▸ **YOUR ASSIGNMENT**: Your copy of the data should leave out the images and match everything else exactly.

======== INFORMATION PROVIDED ========

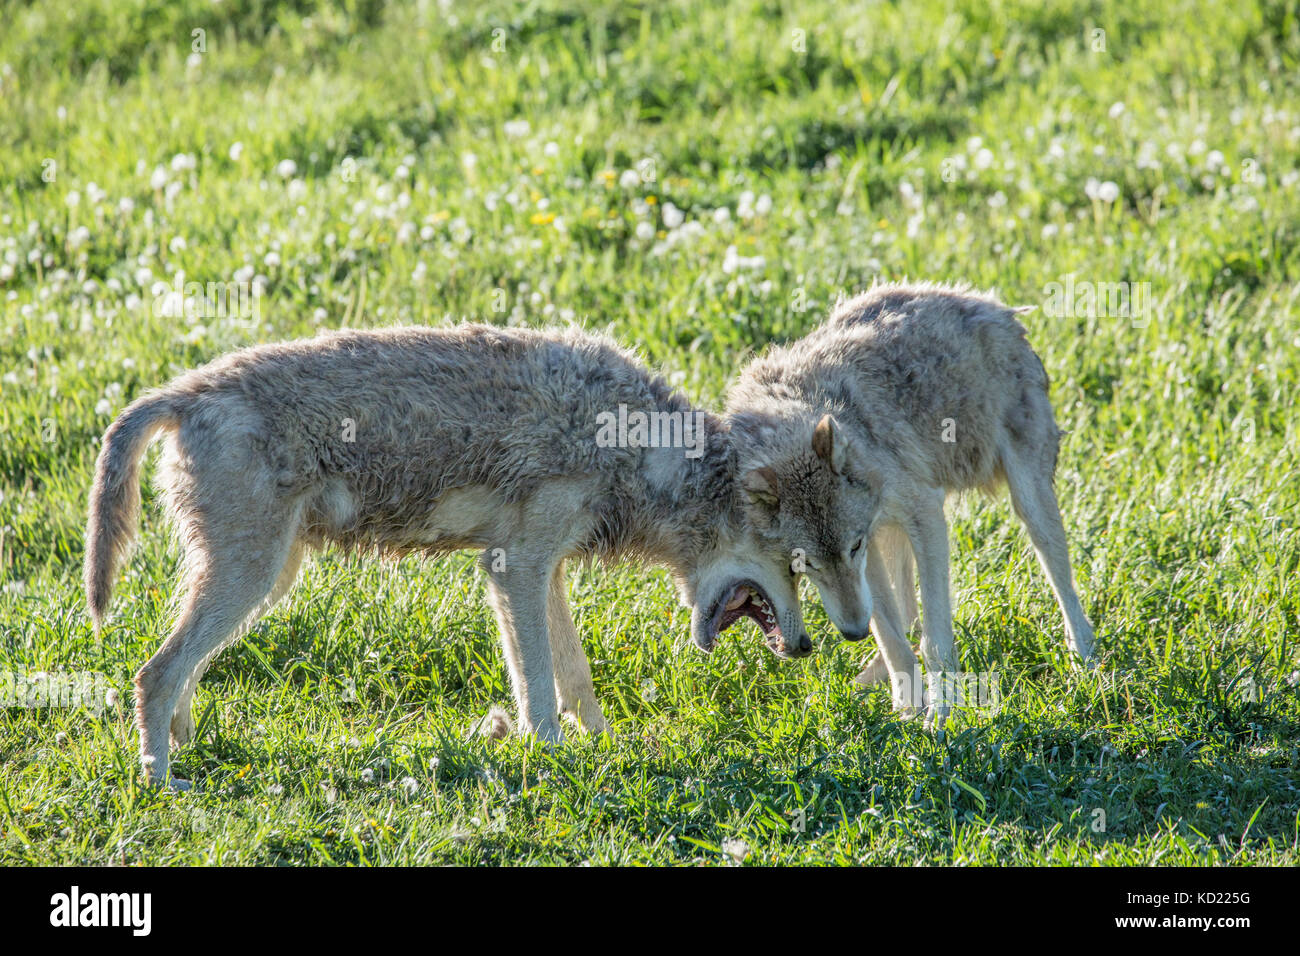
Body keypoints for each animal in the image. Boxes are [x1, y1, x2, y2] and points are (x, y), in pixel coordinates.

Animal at [86, 325, 806, 790]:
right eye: (800, 565)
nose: (803, 648)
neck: (634, 447)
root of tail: (185, 391)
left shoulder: (536, 569)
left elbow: (574, 679)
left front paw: (602, 749)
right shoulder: (516, 569)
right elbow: (538, 690)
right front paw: (552, 761)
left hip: (267, 578)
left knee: (182, 669)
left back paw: (187, 749)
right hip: (252, 578)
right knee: (154, 672)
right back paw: (160, 786)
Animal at [733, 282, 1097, 723]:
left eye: (852, 547)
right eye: (801, 564)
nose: (852, 633)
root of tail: (992, 305)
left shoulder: (919, 515)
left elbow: (935, 638)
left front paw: (942, 713)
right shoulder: (873, 540)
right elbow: (891, 636)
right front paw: (906, 706)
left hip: (1028, 504)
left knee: (1064, 584)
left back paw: (1084, 661)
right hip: (892, 534)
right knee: (905, 614)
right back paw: (857, 687)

========

▸ **RESPONSE TO THE TASK**:
Body keypoints for each animal in the image. Boxes are [x1, y1, x2, y2] and points are (x, y), in pixel coordinates.

Animal at [86, 325, 806, 790]:
right eye: (800, 565)
nose: (803, 648)
neck: (634, 447)
root of tail: (185, 391)
left shoulder: (536, 569)
left elbow: (574, 679)
left front paw: (602, 749)
right shoulder: (516, 569)
right elbow: (538, 690)
right front paw: (552, 761)
left hip: (267, 578)
left knee: (182, 669)
left back paw: (187, 749)
right hip: (252, 578)
right knee: (154, 672)
right back paw: (160, 786)
Animal at [733, 282, 1097, 723]:
left eye: (852, 547)
right eye: (801, 564)
nose: (852, 633)
root of tail: (992, 305)
left shoulder: (919, 515)
left elbow: (935, 638)
left front paw: (942, 713)
right shoulder: (873, 540)
right elbow: (891, 636)
right front paw: (906, 706)
left hip: (1028, 504)
left knee: (1064, 584)
left back paw: (1084, 661)
right hip: (892, 534)
right knee: (905, 614)
right back paw: (857, 687)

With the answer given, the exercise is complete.